Sometimes personal backstories shed a lot of light on important events in human history. Take, for instance the familiar narrative of Zechariah and Elizabeth in Luke’s Gospel about the birth of Jesus. It may help if you take the time to read it right now.
Elizabeth is described as a relative of Mary (the mother of Jesus). She herself had a son a few months before Mary gave birth, and he became the prophet John the Baptist. But her rejoicing over her new baby came after long, hard years of disappointment.
Both Elizabeth and her husband Zechariah were from the priestly line. They were, therefore, well born, and they lived up to their social status, being described as “righteous before God, living blamelessly according to all the commandments and regulations of the Lord.” But in spite of their faithfulness, God had not blessed them with a child. Now they were old, and they had to accept the fact that their family line would end with them.
This was hard for Zechariah, but it was tragic for Elizabeth. Think of the burden of expectation placed on her in her time and culture. The narrative says, “They had no children, because Elizabeth was barren.” She was automatically presumed to be at fault. Society did not consider that the problem might have been with Zechariah’s sperm; Elizabeth was barren.

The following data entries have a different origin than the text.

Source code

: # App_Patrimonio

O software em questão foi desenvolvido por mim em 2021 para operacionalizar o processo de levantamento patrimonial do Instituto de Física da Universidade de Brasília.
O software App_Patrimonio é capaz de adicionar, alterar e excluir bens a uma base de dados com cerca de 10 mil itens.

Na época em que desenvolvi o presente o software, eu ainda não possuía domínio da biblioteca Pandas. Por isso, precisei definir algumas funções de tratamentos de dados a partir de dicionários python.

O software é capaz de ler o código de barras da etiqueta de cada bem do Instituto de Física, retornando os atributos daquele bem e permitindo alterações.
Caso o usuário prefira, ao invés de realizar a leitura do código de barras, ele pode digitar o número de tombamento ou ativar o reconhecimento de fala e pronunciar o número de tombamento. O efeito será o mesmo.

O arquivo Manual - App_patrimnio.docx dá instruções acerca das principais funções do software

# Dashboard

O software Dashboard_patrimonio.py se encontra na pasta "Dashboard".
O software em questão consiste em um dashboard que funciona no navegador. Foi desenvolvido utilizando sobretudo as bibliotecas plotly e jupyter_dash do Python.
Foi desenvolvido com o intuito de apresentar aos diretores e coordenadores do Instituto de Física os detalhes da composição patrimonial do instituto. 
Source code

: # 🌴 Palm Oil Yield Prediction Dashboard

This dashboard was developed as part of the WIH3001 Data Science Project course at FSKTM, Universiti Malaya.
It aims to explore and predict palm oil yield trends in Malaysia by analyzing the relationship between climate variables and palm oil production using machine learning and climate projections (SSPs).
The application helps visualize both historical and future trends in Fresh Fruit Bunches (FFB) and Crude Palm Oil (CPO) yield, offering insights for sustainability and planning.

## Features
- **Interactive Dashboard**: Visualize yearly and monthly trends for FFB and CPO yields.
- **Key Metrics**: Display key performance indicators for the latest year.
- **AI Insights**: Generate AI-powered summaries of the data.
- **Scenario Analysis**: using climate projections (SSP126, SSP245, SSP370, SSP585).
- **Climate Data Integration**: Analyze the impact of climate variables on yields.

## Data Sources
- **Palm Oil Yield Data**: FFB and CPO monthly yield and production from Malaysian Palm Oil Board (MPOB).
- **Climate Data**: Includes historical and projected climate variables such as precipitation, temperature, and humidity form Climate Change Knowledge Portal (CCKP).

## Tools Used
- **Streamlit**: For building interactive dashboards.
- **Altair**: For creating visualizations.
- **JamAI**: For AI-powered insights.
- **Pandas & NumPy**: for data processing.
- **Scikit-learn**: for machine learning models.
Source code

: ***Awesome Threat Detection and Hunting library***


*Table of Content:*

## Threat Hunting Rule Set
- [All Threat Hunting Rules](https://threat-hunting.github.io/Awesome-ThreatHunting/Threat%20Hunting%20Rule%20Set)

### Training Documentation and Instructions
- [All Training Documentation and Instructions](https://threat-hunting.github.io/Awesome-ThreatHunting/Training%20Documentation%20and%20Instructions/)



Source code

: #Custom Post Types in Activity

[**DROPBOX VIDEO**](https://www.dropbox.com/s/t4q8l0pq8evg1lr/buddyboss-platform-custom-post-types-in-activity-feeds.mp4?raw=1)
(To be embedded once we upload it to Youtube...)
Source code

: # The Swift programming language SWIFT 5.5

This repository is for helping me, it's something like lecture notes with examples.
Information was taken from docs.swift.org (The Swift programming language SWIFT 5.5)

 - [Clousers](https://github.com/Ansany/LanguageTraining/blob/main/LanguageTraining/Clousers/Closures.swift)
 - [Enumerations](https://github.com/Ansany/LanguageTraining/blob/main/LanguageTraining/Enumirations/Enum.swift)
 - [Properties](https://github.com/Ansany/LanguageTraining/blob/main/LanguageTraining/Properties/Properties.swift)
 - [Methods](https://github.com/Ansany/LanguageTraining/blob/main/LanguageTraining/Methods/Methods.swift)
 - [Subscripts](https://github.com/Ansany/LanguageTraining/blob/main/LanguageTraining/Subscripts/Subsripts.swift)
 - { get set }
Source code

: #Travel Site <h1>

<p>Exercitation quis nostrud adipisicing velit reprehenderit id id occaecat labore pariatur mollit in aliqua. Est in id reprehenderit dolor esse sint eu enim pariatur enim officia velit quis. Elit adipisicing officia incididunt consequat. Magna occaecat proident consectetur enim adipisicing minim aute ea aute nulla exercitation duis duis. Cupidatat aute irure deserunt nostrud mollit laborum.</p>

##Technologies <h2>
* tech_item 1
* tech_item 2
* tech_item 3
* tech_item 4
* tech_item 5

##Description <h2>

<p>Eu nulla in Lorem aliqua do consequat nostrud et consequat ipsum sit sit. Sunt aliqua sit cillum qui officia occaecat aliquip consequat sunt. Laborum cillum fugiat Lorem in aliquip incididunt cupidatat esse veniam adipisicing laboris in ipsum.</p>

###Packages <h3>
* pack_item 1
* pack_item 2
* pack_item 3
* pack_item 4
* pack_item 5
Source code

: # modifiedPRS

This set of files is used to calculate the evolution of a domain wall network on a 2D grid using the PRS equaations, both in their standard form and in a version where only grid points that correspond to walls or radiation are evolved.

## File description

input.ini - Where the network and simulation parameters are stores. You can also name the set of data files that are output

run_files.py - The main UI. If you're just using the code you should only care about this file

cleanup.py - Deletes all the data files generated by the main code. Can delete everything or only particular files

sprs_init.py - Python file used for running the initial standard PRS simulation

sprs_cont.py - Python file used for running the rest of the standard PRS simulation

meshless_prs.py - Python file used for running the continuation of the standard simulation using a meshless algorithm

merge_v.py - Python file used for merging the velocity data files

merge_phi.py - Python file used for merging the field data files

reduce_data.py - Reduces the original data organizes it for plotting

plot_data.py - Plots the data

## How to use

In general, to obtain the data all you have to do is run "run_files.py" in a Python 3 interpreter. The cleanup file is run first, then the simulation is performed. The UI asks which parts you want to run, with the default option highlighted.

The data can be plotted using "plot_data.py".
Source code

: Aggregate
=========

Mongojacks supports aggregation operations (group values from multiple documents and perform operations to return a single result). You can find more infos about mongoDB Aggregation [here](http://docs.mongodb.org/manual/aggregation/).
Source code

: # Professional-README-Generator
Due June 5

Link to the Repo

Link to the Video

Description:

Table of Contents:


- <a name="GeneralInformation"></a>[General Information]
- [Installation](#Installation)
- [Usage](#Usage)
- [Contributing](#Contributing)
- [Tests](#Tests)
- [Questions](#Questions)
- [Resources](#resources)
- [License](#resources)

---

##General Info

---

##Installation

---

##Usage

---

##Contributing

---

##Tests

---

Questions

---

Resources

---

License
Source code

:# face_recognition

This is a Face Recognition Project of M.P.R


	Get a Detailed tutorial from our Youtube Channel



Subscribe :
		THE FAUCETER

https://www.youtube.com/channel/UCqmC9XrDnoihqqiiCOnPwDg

The backstory is the emerging of Elizabeth’s self-awareness as a young girl coming of age, learning from her family and friends that her personal fulfillment — the very meaning of her existence — would be in motherhood. She married well, and her husband loved her and shared her values. Each month she anticipated that it would happen, but the disappointments began to add up. Month after month, year after year. Friends around her rejoiced in their newborns; she cried in her pillow. Then her child-bearing time was over. Later, looking back, she describes this as “the disgrace I have endured among my people” (verse 25). Elizabeth saw herself as a failure.
This backstory about Elizabeth’s journey of utter disappointment adds poignancy to the familiar words describing her meeting with Mary when both were pregnant:
When Elizabeth heard Mary’s greeting, the child leapt in her womb. And Elizabeth was filled with the Holy Spirit and exclaimed with a loud cry, ‘Blessed are you among women, and blessed is the fruit of your womb. And why has this happened to me, that the mother of my Lord comes to me? For as soon as I heard the sound of your greeting, the child in my womb leapt for joy. And blessed is she who believed that there would be a fulfilment of what was spoken to her by the Lord.’ (Luke 1:41-45).
Remember your first faith encounter with Jesus? Did you have that inexpressible leap-for-joy feeling? Your own personal backstory helped lead you to that moment. All the failures, frustrations and downers in your life can be seen as preparation for your saving encounter with him. Only failures need a Redeemer.